- Opening Delimiter -

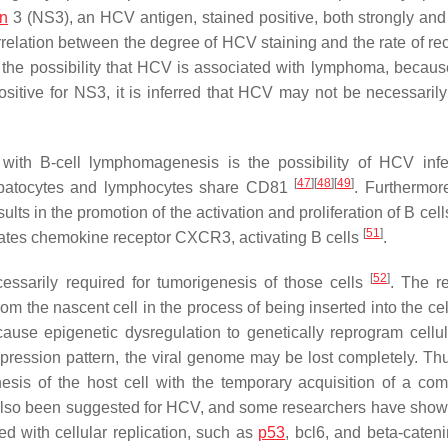
in
3 (NS3), an HCV antigen, stained positive, both strongly and
rrelation between the degree of HCV staining and the rate of re
 the possibility that HCV is associated with lymphoma, because
ive for NS3, it is inferred that HCV may not be necessarily 
 with B-cell lymphomagenesis is the possibility of HCV infe
[
47
]
[
48
]
[
49
]
hepatocytes and lymphocytes share CD81
. Furthermo
s in the promotion of the activation and proliferation of B cell
[
51
]
lates chemokine receptor CXCR3, activating B cells
.
[
52
]
ecessarily required for tumorigenesis of those cells
. The r
from the nascent cell in the process of being inserted into the c
cause epigenetic dysregulation to genetically reprogram cellu
ression pattern, the viral genome may be lost completely. Thus
sis of the host cell with the temporary acquisition of a com
also been suggested for HCV, and some researchers have shown
d with cellular replication, such as
p53
, bcl6, and beta-caten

- Closing Delimiter -

PROBLEM TO WORK ON: Say how many lines above hold the word "possibility", giving only the count.

ANSWER SPACE: 2